Mexico is the United States' third-biggest trading partner, after Canada and China, and a signatory of Nafta, a free-trade deal. Yet, amazingly, the vicious power struggle between the state and the cartels, a serious foreign policy issue, never featured in the US presidential campaign.
Last month, Forbes magazine asked if Mexico was a failed state. Despite official outrage at this question, it is a valid one. Fears for the survival of Mexican democracy are real.

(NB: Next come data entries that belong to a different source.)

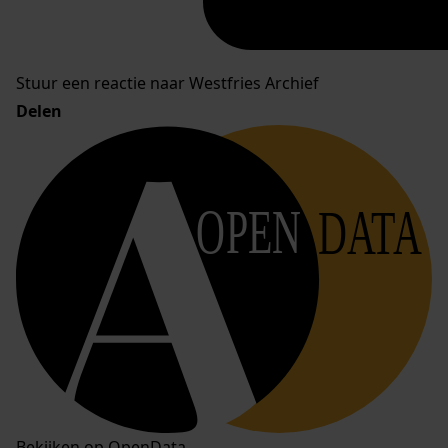
Stuur een reactie naar Westfries Archief
Delen
OPEN
DATA
Bekijken op OpenData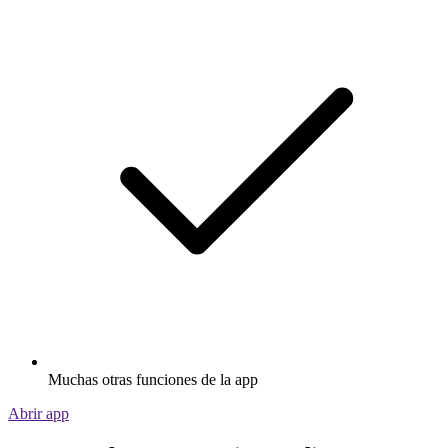
Muchas otras funciones de la app
Abrir app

Well-armed gangs control large areas of Mexican territory, a direct challenge to the state's legitimacy, while their wealth buys them growing political influence.
As the security situation unravels, civilian power is increasingly ceded to de facto military control, with soldiers patrolling 18 out of Mexico's 31 states.
"The consequences for both our countries in the near future and the not-so-near future could not be greater," Walters told Forbes. "The consequences if President Calderon fails and the institutions of government, at least in the northern part of his country, become controlled by terrorist mafias - well, we worry about ungoverned spaces far away from the US and this is right next door."
The last time that happened, in 1916, Pancho Villa raided Columbus, New Mexico, almost precipitating war. American military efforts to hunt Villa down failed. There is no word yet on whether terrorists are involved with Mexico's drug mafias.
Ironically, there are parallels between Mexico's narco-insurgency and Afghanistan, where opium fuels the Taleban. It took the US a long time to join the dots there too. As the Pentagon moves to recalibrate its emphasis towards asymmetric warfare posed by 21st century challenges - and transnational crime is on the list - Mexico, rent by the most serious challenge to Government authority since the revolution a century ago, is looming as a daunting threat.